Geopolitical implications and supply chains

This situation creates an unusual technological dependence. China, an industrial superpower and world leader in Batteries, finds itself in a position of dependence in an emerging strategic segment.

For a country that has made technological autonomy a national priority, particularly in industrial and domestic robotics, this is a delicate position. The sovereignty stakes in this sector are considerable.

The Chinese response will probably not be long in coming. A race against time has begun to catch up on high-density ternary Batteries. But the development of these technologies requires years of R&D.

For Tesla, the situation is just as complex. The company must navigate between different Asian suppliers, each with its strengths and weaknesses, in a tense geopolitical context.

Meanwhile, Tesla accelerates on other fronts

While this battle for robotic Batteries is unfolding, Tesla continues its deployment in another area of autonomy: autonomous driving.

The Swedish Transport Agency has just approved FSD tests in Sweden, with the support of the Nacka municipality. A symbolic step in the European conquest, even if the full European deployment is only planned for early 2026.

Currently, FSD Supervised is available in six markets: Australia, Canada, China, Mexico, New Zealand, and the United States. Each new authorization expands the training database and accelerates system improvement.

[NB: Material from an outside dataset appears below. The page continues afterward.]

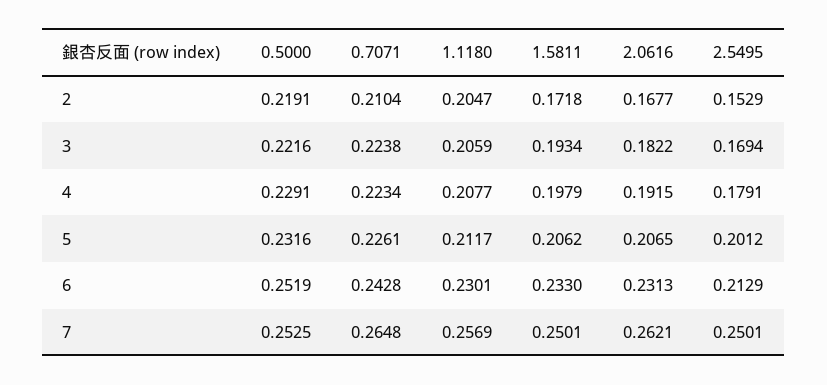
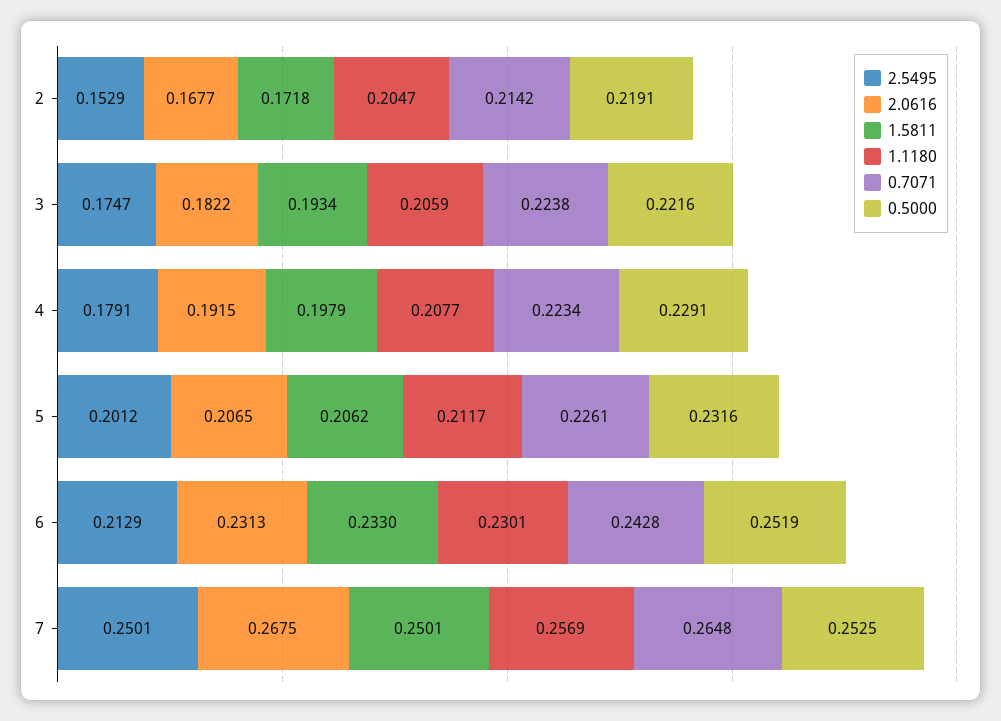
0.7071, 2: 0.2104 -> 0.2142
2.5495, 3: 0.1694 -> 0.1747
2.0616, 7: 0.2621 -> 0.2675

The link with Optimus is not direct, but strategic. Tesla is methodically building an autonomy ecosystem: autonomous vehicles on one side, humanoid robots on the other. Both share common technological building blocks (AI, computer vision, real-time decision-making).

The contrast is striking: while Europe struggles with regulations and proceeds cautiously with FSD, Tesla is already negotiating the energy supply for the next robotic revolution.

This negotiation between LG Energy Solution and Tesla is not a simple commercial contract. It is a leading indicator that reveals where the next major industrial battle will be fought. Energy density, long a secondary criterion behind cost or safety, is becoming the decisive competitive advantage.

For Tesla, securing the supply of what Elon Musk considers the company’s “most important product” becomes a strategic priority. For LG Energy Solution, it’s an opportunity to transform its technological leadership into a dominant position in a nascent market.

According to sector analyses, the Batteries battle has only just begun. And in this race, energy density could well become the new battlefield that will separate tomorrow’s leaders from yesterday’s outsiders.